Using feedback loops to explain the circadian oscillator in Drosophila Introduction The report is about a study that was conducted to investigate how different models explain how the PER-TIM activation of dClk mRNA occurs in Drosophila. It is known that the circadian clock in Drosophila is controlled by five different genes: period (per), timeless (tim), double-tim (dbt), Drosophila Clock (dClk) and Cycle (Cyc). Of the five genes, per, tim and dClk are routinely expressed.
The highest quantities of dClk mRNA are synthesized very late at night and also in the early hours of the morning, while the highest quantities of per and tim mRNA are synthesized in the early hours of the evening. However, there is a considerable delay between when the peak levels of the per and tim mRNA are synthesized and when per and tim levels reach peak production late in the evening. The reason for this is the phosphorylation that destabilizes the PER, causing it to undergo dimerization with TIM. This occurs in the nucleus.
There is little that is known with regards to how dClk mRNA is regulated. Previous studies have found low quantities of dClk mRNA in Drosophila that do not have functioning PER and TIM, indicating that PER and TIM are also responsible for activating dClk.
Study and results
This study involved measuring the levels of dClk mRNA levels in various mutant gene combinations. The results showed that the mutant genes did not display highly varying quantities of dClk mRNA over the circadian clock (Glossop, Lyons and Hardin).

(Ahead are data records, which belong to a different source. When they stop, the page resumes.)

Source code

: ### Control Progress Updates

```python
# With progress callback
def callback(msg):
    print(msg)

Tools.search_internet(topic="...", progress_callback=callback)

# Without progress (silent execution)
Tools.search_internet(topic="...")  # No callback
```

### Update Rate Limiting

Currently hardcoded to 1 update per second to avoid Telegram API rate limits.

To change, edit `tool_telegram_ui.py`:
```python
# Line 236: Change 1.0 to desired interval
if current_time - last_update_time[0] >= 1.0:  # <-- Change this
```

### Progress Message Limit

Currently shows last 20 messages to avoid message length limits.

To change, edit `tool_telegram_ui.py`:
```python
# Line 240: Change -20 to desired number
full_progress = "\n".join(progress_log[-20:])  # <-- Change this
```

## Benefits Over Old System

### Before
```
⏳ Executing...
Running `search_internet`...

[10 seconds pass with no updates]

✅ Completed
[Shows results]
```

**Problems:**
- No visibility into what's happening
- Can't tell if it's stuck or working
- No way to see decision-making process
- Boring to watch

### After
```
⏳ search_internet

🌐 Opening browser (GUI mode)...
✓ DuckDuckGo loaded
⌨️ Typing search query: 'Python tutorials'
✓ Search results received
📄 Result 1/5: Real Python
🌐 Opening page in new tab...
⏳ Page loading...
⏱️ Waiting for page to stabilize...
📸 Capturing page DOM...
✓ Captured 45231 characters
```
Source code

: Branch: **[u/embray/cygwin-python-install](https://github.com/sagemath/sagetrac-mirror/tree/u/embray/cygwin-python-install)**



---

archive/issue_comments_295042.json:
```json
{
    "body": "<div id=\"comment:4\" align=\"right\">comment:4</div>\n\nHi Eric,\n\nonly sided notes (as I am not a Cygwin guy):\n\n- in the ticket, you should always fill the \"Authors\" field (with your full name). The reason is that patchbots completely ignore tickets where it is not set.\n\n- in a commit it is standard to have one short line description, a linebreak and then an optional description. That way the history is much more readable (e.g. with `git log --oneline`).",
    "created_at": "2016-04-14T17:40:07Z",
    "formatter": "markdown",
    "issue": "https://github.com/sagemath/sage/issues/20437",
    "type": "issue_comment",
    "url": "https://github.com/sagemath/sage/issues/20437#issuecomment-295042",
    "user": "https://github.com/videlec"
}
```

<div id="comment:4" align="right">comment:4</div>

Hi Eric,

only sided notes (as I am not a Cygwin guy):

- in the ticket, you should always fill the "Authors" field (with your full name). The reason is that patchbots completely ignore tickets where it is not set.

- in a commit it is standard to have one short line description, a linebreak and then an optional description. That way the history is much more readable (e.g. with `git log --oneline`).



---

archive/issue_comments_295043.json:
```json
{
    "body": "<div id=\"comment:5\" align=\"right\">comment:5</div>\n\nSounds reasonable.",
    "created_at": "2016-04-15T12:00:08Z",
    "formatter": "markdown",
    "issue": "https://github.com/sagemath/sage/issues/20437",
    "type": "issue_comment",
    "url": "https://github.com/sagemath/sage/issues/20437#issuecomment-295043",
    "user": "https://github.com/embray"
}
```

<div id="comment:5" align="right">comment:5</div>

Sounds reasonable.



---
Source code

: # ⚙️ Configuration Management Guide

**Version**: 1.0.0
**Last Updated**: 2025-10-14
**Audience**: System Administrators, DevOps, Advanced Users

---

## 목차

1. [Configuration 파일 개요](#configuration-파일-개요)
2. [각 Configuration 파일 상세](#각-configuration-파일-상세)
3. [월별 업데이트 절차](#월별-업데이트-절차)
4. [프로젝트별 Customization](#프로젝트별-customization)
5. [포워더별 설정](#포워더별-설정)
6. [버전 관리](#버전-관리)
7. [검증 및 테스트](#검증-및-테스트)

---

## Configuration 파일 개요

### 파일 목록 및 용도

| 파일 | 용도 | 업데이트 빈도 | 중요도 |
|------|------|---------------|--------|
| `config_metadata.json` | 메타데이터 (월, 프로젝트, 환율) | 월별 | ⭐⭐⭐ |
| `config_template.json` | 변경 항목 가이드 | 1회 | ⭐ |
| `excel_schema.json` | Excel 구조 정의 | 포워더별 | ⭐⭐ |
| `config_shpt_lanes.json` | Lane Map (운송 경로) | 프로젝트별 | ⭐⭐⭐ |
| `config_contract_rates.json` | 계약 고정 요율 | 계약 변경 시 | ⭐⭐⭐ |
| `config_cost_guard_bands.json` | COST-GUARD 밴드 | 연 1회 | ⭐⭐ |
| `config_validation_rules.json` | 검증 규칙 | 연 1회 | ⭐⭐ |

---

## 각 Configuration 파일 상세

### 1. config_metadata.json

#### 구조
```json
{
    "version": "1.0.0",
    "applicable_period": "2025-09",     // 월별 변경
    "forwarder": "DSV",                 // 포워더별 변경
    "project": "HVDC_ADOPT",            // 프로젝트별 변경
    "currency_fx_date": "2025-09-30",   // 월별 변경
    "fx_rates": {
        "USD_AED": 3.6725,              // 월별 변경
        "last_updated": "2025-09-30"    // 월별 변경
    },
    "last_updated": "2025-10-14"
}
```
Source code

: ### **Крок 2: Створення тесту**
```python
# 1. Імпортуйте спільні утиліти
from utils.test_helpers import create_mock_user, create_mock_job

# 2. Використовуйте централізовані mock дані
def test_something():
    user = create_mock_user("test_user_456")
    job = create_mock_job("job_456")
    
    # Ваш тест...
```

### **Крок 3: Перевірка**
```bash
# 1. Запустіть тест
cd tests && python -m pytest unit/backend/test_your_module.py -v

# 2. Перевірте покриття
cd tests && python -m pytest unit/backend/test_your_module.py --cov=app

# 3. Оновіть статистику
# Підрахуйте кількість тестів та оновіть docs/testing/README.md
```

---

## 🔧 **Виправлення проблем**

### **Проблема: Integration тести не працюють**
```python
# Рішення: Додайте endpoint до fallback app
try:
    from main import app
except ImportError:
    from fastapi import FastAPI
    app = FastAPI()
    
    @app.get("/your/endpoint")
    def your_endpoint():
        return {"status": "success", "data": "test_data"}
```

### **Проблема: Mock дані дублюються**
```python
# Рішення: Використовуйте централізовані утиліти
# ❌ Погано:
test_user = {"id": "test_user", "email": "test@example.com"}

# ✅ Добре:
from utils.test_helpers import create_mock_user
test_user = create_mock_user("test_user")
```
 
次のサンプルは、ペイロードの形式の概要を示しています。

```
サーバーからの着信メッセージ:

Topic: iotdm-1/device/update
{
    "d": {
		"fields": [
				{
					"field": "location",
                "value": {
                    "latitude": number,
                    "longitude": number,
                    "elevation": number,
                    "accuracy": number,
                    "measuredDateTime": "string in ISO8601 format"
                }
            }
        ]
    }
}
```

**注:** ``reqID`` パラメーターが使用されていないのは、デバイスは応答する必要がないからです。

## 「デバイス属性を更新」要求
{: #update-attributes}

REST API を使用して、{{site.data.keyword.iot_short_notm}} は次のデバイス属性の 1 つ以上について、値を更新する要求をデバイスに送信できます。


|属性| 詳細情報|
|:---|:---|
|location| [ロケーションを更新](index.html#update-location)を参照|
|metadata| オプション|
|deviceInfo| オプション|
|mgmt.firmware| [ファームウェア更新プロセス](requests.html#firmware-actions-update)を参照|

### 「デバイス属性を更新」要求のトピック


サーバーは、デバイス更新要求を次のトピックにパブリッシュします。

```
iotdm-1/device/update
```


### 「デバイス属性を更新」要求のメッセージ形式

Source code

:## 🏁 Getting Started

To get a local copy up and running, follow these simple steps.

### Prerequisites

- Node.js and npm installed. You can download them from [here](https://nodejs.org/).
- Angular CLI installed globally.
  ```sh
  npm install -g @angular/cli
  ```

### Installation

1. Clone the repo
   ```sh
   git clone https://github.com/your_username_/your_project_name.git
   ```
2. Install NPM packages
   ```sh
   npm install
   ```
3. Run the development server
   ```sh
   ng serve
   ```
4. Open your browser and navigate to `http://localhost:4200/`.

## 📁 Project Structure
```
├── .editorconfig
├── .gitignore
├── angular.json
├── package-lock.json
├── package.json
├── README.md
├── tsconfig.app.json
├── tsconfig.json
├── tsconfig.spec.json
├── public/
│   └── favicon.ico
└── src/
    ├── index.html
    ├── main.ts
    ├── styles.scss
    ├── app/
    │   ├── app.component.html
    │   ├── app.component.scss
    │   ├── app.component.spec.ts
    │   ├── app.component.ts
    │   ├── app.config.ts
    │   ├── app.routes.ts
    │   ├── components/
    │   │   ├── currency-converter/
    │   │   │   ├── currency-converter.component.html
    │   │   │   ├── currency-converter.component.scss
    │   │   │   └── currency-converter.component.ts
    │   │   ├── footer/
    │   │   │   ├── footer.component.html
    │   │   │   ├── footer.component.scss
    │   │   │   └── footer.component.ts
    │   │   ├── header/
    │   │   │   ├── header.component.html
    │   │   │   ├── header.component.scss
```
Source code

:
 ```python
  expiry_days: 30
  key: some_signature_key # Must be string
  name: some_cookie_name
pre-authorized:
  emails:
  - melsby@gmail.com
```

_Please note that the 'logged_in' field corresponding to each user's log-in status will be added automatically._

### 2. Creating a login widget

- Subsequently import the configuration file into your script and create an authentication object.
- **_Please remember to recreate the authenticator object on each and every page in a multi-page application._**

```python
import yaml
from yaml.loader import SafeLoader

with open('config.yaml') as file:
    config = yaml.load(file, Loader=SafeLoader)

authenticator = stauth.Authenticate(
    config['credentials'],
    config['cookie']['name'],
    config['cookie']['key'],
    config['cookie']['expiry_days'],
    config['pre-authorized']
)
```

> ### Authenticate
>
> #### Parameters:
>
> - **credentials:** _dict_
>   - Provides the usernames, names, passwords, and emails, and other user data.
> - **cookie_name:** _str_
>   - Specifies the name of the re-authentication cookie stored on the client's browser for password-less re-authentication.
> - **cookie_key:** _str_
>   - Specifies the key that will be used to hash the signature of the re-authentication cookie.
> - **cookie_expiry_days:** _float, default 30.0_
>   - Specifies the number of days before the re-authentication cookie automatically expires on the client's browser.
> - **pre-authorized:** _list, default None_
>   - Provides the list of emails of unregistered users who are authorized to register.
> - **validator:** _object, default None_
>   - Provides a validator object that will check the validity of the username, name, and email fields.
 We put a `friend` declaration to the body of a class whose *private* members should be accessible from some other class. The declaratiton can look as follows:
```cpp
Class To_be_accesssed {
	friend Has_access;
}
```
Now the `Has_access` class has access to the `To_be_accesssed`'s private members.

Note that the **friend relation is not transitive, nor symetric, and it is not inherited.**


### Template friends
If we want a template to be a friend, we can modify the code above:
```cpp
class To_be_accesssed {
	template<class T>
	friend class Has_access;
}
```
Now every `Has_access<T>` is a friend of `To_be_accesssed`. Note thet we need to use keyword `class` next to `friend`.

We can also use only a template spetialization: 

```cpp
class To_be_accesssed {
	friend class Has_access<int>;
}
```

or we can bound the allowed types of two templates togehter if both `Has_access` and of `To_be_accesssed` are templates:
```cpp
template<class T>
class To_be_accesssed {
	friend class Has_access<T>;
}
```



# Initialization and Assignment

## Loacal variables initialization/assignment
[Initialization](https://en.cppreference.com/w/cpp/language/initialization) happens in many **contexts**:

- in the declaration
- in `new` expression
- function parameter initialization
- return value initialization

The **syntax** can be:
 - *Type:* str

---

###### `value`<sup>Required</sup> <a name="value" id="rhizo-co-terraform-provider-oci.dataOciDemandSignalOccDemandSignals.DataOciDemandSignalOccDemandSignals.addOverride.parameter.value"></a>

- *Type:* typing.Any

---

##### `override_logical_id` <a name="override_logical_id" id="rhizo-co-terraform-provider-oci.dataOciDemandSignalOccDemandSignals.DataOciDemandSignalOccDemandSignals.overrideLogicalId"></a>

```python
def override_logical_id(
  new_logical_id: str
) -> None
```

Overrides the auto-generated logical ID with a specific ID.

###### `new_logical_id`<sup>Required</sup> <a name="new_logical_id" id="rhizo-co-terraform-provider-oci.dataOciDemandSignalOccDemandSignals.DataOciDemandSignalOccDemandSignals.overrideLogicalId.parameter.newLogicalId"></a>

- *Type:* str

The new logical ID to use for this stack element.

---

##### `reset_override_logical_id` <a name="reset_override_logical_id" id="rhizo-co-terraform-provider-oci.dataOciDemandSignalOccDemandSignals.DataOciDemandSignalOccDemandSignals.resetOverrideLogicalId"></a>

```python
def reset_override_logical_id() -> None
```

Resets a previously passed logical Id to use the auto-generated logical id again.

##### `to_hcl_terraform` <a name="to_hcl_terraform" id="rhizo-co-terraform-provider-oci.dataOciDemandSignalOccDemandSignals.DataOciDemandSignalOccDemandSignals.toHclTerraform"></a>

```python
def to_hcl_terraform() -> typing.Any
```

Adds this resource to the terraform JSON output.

The lack of dClk-dependent-PER alongside the relatively high levels of dClk mRNA proves that PER-dependent dClk is not activated by localization of an activator in the nucleus. mRNA quantities in the dClk mutants were measured to prove that the activation of dClk was not as a result of PER-TIM dimmers being formed due to low quantities of per and tim in dClk mutants. Results from this measurement found that the levels of dClk mRNA were almost similar to the peak level of dClk mRNA found in wild flies, proving that dClk is activated by PER-TIM via derepression.
The negative feedback loop can be used to explain the observations made above. In this, the formation of PER-TIM dimers leads to sequestering of dCLK-CYC dimers that in turn hinder the CLK-CYC from functioning properly. This ultimately causes the derepression of dClk transcription.
The reduction of PER-TIM quantities in the early hours of the morning causes dimerization of dCLK-CYC. These dimers cause repression of dClk, resulting in a reduction of dClk mRNA levels by the time the day ends. This occurs along with the increase in the quantities of per and tim mRNA. In the evening, the reducing quantities of dClk mRNA occurs with the reduction of dCLK-CYC quantities resulting in a reduction in the transcription of per and tim and an increase in dClk mRNA buildup. This cycle is then repeated again when the quantities of PER and TIM in the nucleus increases.
Conclusion:
The results obtained from the study proved that the per-tim mechanism is responsible for the dClk circadian loop in Drosophila.
Reference:
Glossop, N. R., L. C. Lyons and P. E. Hardin. ” Interlocked feedback loops within the Drosophila circadian oscillator.” Science 22 October 1999: 766.